# Transport Gigant Problem mit Patch 1.3



## Mankkind (8. April 2006)

Hallo,

als ich die letzte PC Games bekam habe ich mich riesig gefreud als ich sah, dass diesmal unter anderem Transport Gigant als Vollversion dabei war. Daher hab ich es gleich Installiert und auch gespielt. Leider bemerkte ich ein Paar kleine Bugs und hab mir auf der Offizielen Homepage von Transport Gigant gleich mal die aktuellen Patches  gezogen.

Als ich diese Installiert hatte und nun wieder Spielen wollte kam:

"Bitte legen Sie die Original-CD "Transport Gigant CD1" ein.

Hat jemand einen guten Vorschlag zur lösung meines Problems?? 

Have a nice Day.


----------



## Herbboy (8. April 2006)

die PCG-vollversionen sind grundsätzlich bereits gepatcht und stellen eine eigene version dar, in der ein quasi"CD crack" schon drin ist - andere patches usw. sind inkompatibel. steht an sich auch immer bei der installation mit dabei. also musst du wohl de- und neuinstallieren, ohne patch.

das ist natürlich nicht nur bei der PCG so, sondern auch bei anderen magazinen.


----------



## dskl (10. April 2006)

Herbboy am 08.04.2006 21:01 schrieb:
			
		

> die PCG-vollversionen sind grundsätzlich bereits gepatcht und stellen eine eigene version dar, in der ein quasi"CD crack" schon drin ist - andere patches usw. sind inkompatibel. steht an sich auch immer bei der installation mit dabei. also musst du wohl de- und neuinstallieren, ohne patch.
> 
> das ist natürlich nicht nur bei der PCG so, sondern auch bei anderen magazinen.




Frage?
Dann kann man wohl auch nicht das ADDON 'Down Under' installieren ?

Didi


----------



## Nali_WarCow (10. April 2006)

dskl am 10.04.2006 11:23 schrieb:
			
		

> Frage?
> Dann kann man wohl auch nicht das ADDON 'Down Under' installieren ?


Wenn das AddOn den aktuellen Patch benötigt, dann wird das wohl nicht gehen. Außer wenn das Spiel danach ausschließlich über die Original CD des AddOns läuft. (Weiß ich jetzt aber auswendig nicht). Das Problem mit den Vollversionen ist, dass diese leicht verändert wurden und so auch die PCG Disk als Original akzeptieren oder keine CD Abfrage mehr haben. Installiert man jedoch einen Patch, dann kommt die CD Abfrage wieder rein.
Eine andere Alternative wäre wenn das AddOn demnächst bei der PCG auf der Disk ist. Da sollte dann dafür gesorgt sein, daß es läuft.


----------



## legionaer1 (20. April 2006)

AUFGABENDETAILS:
Führen Sie den Forenthread zum Problem mit Transport Gigant und Patch 1.3 im Anschluss an seine letzte Zeile weiter. Die anschließenden Einträge stammen aus einer anderen Quelle.

[Benannte Gelenkkoordinaten]
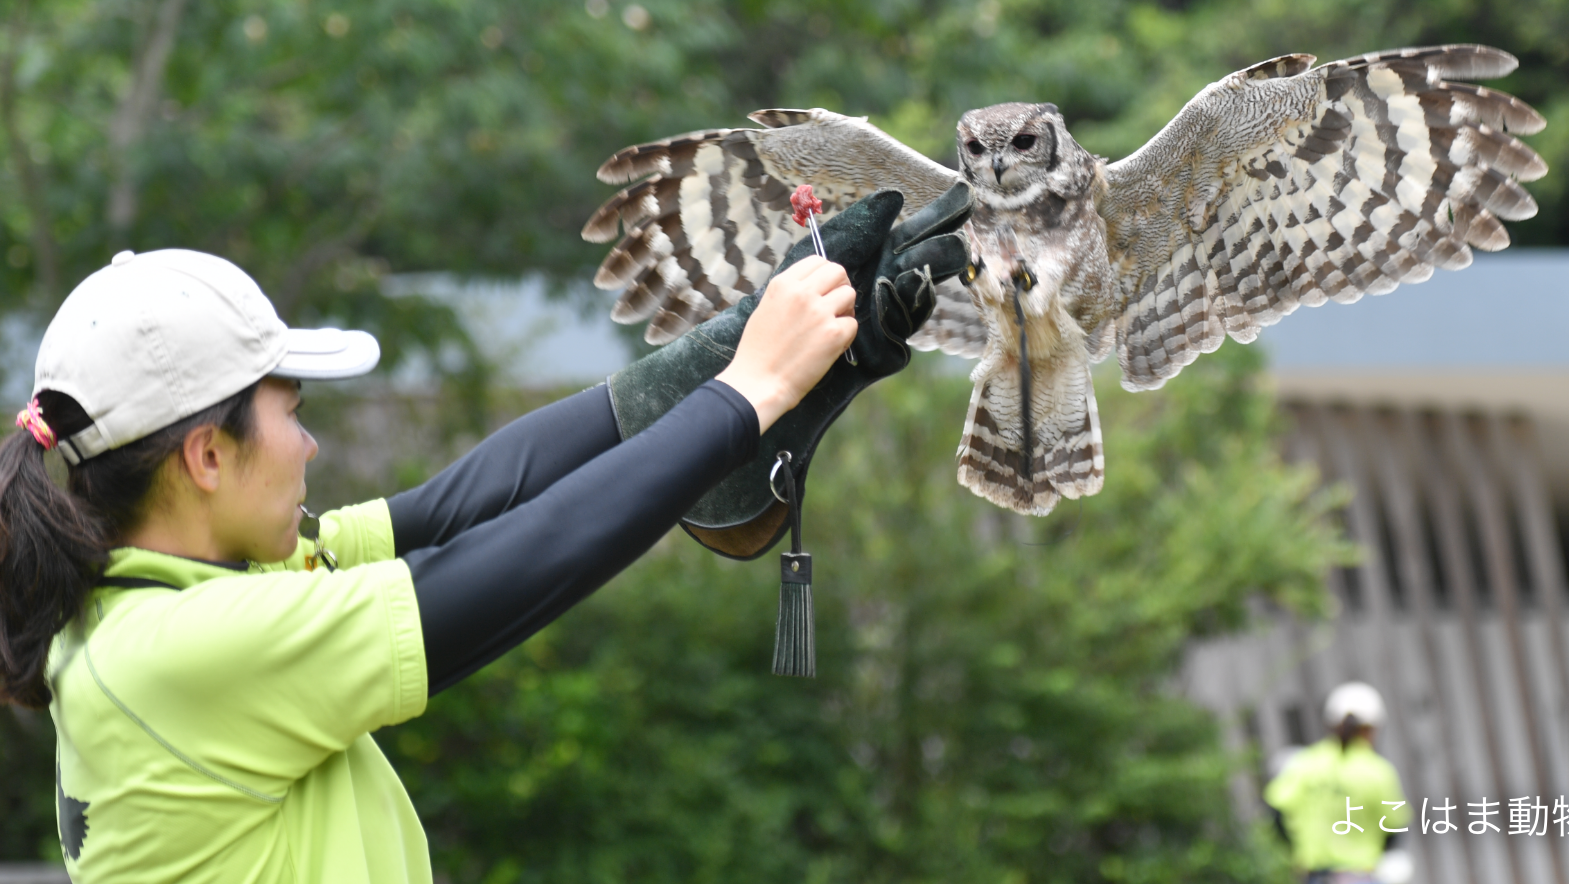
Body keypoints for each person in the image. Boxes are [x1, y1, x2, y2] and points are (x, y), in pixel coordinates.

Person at [0, 187, 970, 883]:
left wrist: (725, 354)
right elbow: (521, 559)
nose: (309, 444)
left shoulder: (176, 596)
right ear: (207, 456)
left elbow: (461, 505)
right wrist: (749, 392)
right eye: (290, 414)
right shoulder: (181, 652)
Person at [1264, 682, 1412, 885]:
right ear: (1371, 729)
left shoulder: (1304, 765)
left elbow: (1275, 813)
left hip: (1315, 877)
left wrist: (1295, 849)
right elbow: (1395, 828)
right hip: (1361, 876)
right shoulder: (1378, 772)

ANTWORT:
Herbboy am 08.04.2006 21:01 schrieb:
			
		

> die PCG-vollversionen sind grundsätzlich bereits gepatcht und stellen eine eigene version dar, in der ein quasi"CD crack" schon drin ist - andere patches usw. sind inkompatibel. steht an sich auch immer bei der installation mit dabei. also musst du wohl de- und neuinstallieren, ohne patch.
> 
> das ist natürlich nicht nur bei der PCG so, sondern auch bei anderen magazinen.




Hallo Herbboy, ich glaube nicht das die Vollversion von Transport Gigant bereits gepacht ist, man seht das z.B. daran das die Flugzeuge in der Luft nicht Vorrang von den Flugzeugen auf dem Boden haben oder die Routenfindung bei den Zügen funktioniert auch nicht   , die und viele andere Bugs müßten laut Bugfixliste behoben werden   .

Wie kann ich die Vollversion von PCG Patchen  

Kann vielleicht einer aus PCG die Frage beantworten. Danke.


----------



## legionaer1 (20. April 2006)

Mankkind am 08.04.2006 20:56 schrieb:
			
		

> Hallo,
> 
> als ich die letzte PC Games bekam habe ich mich riesig gefreud als ich sah, dass diesmal unter anderem Transport Gigant als Vollversion dabei war. Daher hab ich es gleich Installiert und auch gespielt. Leider bemerkte ich ein Paar kleine Bugs und hab mir auf der Offizielen Homepage von Transport Gigant gleich mal die aktuellen Patches  gezogen.
> 
> ...




@ Mankkind

Hi,

hast Du vielleicht das Problem mit dem Patch bei der Vollversion von Transport Gigant in den Griff bekommen?

Man ist das ärgerlich das man die "Vollversion" nicht Patchen kann,
ich verzfeifle fast 
 
an den Signalen der Züge, die fahren dauernd in den Deadlock obwohl die
Strecke war eine andere vorgegeben ....
  

Hat vielleicht jemand ein Rat, eine Idee.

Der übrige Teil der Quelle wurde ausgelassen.